TASK PROMPT - Each record below should be given again exactly as it reads.

RECORDS -
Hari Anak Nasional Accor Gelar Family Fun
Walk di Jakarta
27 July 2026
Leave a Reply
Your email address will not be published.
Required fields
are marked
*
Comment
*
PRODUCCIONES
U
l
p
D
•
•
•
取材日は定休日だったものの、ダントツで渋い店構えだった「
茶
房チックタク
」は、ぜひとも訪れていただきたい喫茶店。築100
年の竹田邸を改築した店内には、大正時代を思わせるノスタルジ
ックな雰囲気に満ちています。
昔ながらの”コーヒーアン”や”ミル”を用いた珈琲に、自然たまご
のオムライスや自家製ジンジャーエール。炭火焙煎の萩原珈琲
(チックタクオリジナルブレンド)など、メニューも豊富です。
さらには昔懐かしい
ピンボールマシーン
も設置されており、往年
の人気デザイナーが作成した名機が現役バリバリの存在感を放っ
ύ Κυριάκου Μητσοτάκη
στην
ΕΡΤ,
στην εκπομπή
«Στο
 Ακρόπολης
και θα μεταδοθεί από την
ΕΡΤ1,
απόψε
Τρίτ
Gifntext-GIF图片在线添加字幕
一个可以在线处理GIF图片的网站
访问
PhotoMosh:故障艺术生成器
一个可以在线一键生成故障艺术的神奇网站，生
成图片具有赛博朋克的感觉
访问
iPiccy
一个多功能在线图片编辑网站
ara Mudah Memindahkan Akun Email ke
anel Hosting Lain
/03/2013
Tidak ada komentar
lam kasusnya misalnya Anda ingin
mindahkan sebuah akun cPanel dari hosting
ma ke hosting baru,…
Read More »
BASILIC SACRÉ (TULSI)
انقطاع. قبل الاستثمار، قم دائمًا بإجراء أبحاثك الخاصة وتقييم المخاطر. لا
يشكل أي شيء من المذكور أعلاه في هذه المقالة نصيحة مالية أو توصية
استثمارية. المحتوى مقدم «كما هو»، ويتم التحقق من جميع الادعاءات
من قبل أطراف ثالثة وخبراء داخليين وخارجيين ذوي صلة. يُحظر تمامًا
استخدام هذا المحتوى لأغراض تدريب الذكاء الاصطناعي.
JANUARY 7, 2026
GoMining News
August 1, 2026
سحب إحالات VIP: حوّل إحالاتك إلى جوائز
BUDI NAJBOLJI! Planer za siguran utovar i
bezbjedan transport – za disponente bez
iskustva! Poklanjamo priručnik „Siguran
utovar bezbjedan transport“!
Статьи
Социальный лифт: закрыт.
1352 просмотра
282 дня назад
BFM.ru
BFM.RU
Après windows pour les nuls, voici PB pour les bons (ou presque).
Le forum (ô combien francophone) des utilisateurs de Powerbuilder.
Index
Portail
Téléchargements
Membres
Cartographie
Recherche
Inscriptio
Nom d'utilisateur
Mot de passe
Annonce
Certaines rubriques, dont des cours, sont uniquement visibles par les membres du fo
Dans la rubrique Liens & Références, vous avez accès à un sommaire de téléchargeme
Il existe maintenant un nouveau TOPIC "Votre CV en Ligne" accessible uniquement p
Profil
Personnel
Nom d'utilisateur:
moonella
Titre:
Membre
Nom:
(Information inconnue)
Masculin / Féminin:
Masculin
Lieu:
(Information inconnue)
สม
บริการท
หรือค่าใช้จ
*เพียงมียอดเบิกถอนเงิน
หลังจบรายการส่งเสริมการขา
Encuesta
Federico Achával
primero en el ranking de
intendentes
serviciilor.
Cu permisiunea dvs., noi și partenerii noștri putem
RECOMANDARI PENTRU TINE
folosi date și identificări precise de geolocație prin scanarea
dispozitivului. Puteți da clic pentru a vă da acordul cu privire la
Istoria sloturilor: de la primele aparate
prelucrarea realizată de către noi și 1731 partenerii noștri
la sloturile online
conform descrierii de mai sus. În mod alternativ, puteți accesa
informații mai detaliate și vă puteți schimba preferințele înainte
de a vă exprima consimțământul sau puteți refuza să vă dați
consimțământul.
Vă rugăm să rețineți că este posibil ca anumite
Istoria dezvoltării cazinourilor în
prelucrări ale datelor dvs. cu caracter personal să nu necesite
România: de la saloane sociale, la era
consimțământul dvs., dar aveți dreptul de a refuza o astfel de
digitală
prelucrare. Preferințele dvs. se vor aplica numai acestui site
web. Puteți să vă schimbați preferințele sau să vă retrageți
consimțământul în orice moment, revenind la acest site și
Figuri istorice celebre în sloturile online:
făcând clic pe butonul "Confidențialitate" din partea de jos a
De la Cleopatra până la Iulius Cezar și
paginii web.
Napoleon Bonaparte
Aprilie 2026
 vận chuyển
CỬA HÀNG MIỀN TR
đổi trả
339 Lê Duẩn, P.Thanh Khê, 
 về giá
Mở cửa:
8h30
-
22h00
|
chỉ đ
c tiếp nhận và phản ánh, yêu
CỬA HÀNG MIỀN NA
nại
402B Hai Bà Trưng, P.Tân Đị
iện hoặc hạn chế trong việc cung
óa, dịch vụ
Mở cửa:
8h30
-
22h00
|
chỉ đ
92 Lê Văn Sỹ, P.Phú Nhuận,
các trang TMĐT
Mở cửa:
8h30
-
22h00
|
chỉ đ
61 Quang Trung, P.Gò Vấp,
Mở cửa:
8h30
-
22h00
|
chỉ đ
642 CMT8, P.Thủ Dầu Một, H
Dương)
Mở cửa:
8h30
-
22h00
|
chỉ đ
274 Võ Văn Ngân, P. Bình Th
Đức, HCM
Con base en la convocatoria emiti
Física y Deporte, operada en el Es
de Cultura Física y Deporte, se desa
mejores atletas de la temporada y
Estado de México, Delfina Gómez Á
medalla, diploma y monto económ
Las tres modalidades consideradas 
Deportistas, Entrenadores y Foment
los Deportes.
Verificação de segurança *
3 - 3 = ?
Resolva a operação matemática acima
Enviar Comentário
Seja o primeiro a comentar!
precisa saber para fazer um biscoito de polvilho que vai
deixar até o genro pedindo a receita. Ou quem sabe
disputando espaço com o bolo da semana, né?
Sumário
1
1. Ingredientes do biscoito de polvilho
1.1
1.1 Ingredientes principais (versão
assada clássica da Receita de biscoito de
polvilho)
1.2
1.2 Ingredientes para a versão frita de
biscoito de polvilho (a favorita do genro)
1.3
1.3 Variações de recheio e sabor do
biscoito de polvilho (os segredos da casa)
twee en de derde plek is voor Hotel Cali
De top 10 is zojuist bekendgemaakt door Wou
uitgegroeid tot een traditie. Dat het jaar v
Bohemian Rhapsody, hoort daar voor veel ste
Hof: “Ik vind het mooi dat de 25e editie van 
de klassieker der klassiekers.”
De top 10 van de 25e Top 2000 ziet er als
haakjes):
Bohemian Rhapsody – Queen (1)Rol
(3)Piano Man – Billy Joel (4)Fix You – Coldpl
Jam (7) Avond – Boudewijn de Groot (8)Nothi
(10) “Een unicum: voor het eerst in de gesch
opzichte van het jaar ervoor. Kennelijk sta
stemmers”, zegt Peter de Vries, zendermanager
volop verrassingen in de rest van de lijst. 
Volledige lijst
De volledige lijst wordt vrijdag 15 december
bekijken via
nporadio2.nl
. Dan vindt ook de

SOLUTION BELOW -
Hari Anak Nasional Accor Gelar Family Fun
Walk di Jakarta
27 July 2026
Leave a Reply
Your email address will not be published.
Required fields
are marked
*
Comment
*
PRODUCCIONES
U
l
p
D
•
•
•
取材日は定休日だったものの、ダントツで渋い店構えだった「
茶
房チックタク
」は、ぜひとも訪れていただきたい喫茶店。築100
年の竹田邸を改築した店内には、大正時代を思わせるノスタルジ
ックな雰囲気に満ちています。
昔ながらの”コーヒーアン”や”ミル”を用いた珈琲に、自然たまご
のオムライスや自家製ジンジャーエール。炭火焙煎の萩原珈琲
(チックタクオリジナルブレンド)など、メニューも豊富です。
さらには昔懐かしい
ピンボールマシーン
も設置されており、往年
の人気デザイナーが作成した名機が現役バリバリの存在感を放っ
ύ Κυριάκου Μητσοτάκη
στην
ΕΡΤ,
στην εκπομπή
«Στο
 Ακρόπολης
και θα μεταδοθεί από την
ΕΡΤ1,
απόψε
Τρίτ
Gifntext-GIF图片在线添加字幕
一个可以在线处理GIF图片的网站
访问
PhotoMosh:故障艺术生成器
一个可以在线一键生成故障艺术的神奇网站，生
成图片具有赛博朋克的感觉
访问
iPiccy
一个多功能在线图片编辑网站
ara Mudah Memindahkan Akun Email ke
anel Hosting Lain
/03/2013
Tidak ada komentar
lam kasusnya misalnya Anda ingin
mindahkan sebuah akun cPanel dari hosting
ma ke hosting baru,…
Read More »
BASILIC SACRÉ (TULSI)
انقطاع. قبل الاستثمار، قم دائمًا بإجراء أبحاثك الخاصة وتقييم المخاطر. لا
يشكل أي شيء من المذكور أعلاه في هذه المقالة نصيحة مالية أو توصية
استثمارية. المحتوى مقدم «كما هو»، ويتم التحقق من جميع الادعاءات
من قبل أطراف ثالثة وخبراء داخليين وخارجيين ذوي صلة. يُحظر تمامًا
استخدام هذا المحتوى لأغراض تدريب الذكاء الاصطناعي.
JANUARY 7, 2026
GoMining News
August 1, 2026
سحب إحالات VIP: حوّل إحالاتك إلى جوائز
BUDI NAJBOLJI! Planer za siguran utovar i
bezbjedan transport – za disponente bez
iskustva! Poklanjamo priručnik „Siguran
utovar bezbjedan transport“!
Статьи
Социальный лифт: закрыт.
1352 просмотра
282 дня назад
BFM.ru
BFM.RU
Après windows pour les nuls, voici PB pour les bons (ou presque).
Le forum (ô combien francophone) des utilisateurs de Powerbuilder.
Index
Portail
Téléchargements
Membres
Cartographie
Recherche
Inscriptio
Nom d'utilisateur
Mot de passe
Annonce
Certaines rubriques, dont des cours, sont uniquement visibles par les membres du fo
Dans la rubrique Liens & Références, vous avez accès à un sommaire de téléchargeme
Il existe maintenant un nouveau TOPIC "Votre CV en Ligne" accessible uniquement p
Profil
Personnel
Nom d'utilisateur:
moonella
Titre:
Membre
Nom:
(Information inconnue)
Masculin / Féminin:
Masculin
Lieu:
(Information inconnue)
สม
บริการท
หรือค่าใช้จ
*เพียงมียอดเบิกถอนเงิน
หลังจบรายการส่งเสริมการขา
Encuesta
Federico Achával
primero en el ranking de
intendentes
serviciilor.
Cu permisiunea dvs., noi și partenerii noștri putem
RECOMANDARI PENTRU TINE
folosi date și identificări precise de geolocație prin scanarea
dispozitivului. Puteți da clic pentru a vă da acordul cu privire la
Istoria sloturilor: de la primele aparate
prelucrarea realizată de către noi și 1731 partenerii noștri
la sloturile online
conform descrierii de mai sus. În mod alternativ, puteți accesa
informații mai detaliate și vă puteți schimba preferințele înainte
de a vă exprima consimțământul sau puteți refuza să vă dați
consimțământul.
Vă rugăm să rețineți că este posibil ca anumite
Istoria dezvoltării cazinourilor în
prelucrări ale datelor dvs. cu caracter personal să nu necesite
România: de la saloane sociale, la era
consimțământul dvs., dar aveți dreptul de a refuza o astfel de
digitală
prelucrare. Preferințele dvs. se vor aplica numai acestui site
web. Puteți să vă schimbați preferințele sau să vă retrageți
consimțământul în orice moment, revenind la acest site și
Figuri istorice celebre în sloturile online:
făcând clic pe butonul "Confidențialitate" din partea de jos a
De la Cleopatra până la Iulius Cezar și
paginii web.
Napoleon Bonaparte
Aprilie 2026
 vận chuyển
CỬA HÀNG MIỀN TR
đổi trả
339 Lê Duẩn, P.Thanh Khê, 
 về giá
Mở cửa:
8h30
-
22h00
|
chỉ đ
c tiếp nhận và phản ánh, yêu
CỬA HÀNG MIỀN NA
nại
402B Hai Bà Trưng, P.Tân Đị
iện hoặc hạn chế trong việc cung
óa, dịch vụ
Mở cửa:
8h30
-
22h00
|
chỉ đ
92 Lê Văn Sỹ, P.Phú Nhuận,
các trang TMĐT
Mở cửa:
8h30
-
22h00
|
chỉ đ
61 Quang Trung, P.Gò Vấp,
Mở cửa:
8h30
-
22h00
|
chỉ đ
642 CMT8, P.Thủ Dầu Một, H
Dương)
Mở cửa:
8h30
-
22h00
|
chỉ đ
274 Võ Văn Ngân, P. Bình Th
Đức, HCM
Con base en la convocatoria emiti
Física y Deporte, operada en el Es
de Cultura Física y Deporte, se desa
mejores atletas de la temporada y
Estado de México, Delfina Gómez Á
medalla, diploma y monto económ
Las tres modalidades consideradas 
Deportistas, Entrenadores y Foment
los Deportes.
Verificação de segurança *
3 - 3 = ?
Resolva a operação matemática acima
Enviar Comentário
Seja o primeiro a comentar!
precisa saber para fazer um biscoito de polvilho que vai
deixar até o genro pedindo a receita. Ou quem sabe
disputando espaço com o bolo da semana, né?
Sumário
1
1. Ingredientes do biscoito de polvilho
1.1
1.1 Ingredientes principais (versão
assada clássica da Receita de biscoito de
polvilho)
1.2
1.2 Ingredientes para a versão frita de
biscoito de polvilho (a favorita do genro)
1.3
1.3 Variações de recheio e sabor do
biscoito de polvilho (os segredos da casa)
twee en de derde plek is voor Hotel Cali
De top 10 is zojuist bekendgemaakt door Wou
uitgegroeid tot een traditie. Dat het jaar v
Bohemian Rhapsody, hoort daar voor veel ste
Hof: “Ik vind het mooi dat de 25e editie van 
de klassieker der klassiekers.”
De top 10 van de 25e Top 2000 ziet er als
haakjes):
Bohemian Rhapsody – Queen (1)Rol
(3)Piano Man – Billy Joel (4)Fix You – Coldpl
Jam (7) Avond – Boudewijn de Groot (8)Nothi
(10) “Een unicum: voor het eerst in de gesch
opzichte van het jaar ervoor. Kennelijk sta
stemmers”, zegt Peter de Vries, zendermanager
volop verrassingen in de rest van de lijst. 
Volledige lijst
De volledige lijst wordt vrijdag 15 december
bekijken via
nporadio2.nl
. Dan vindt ook de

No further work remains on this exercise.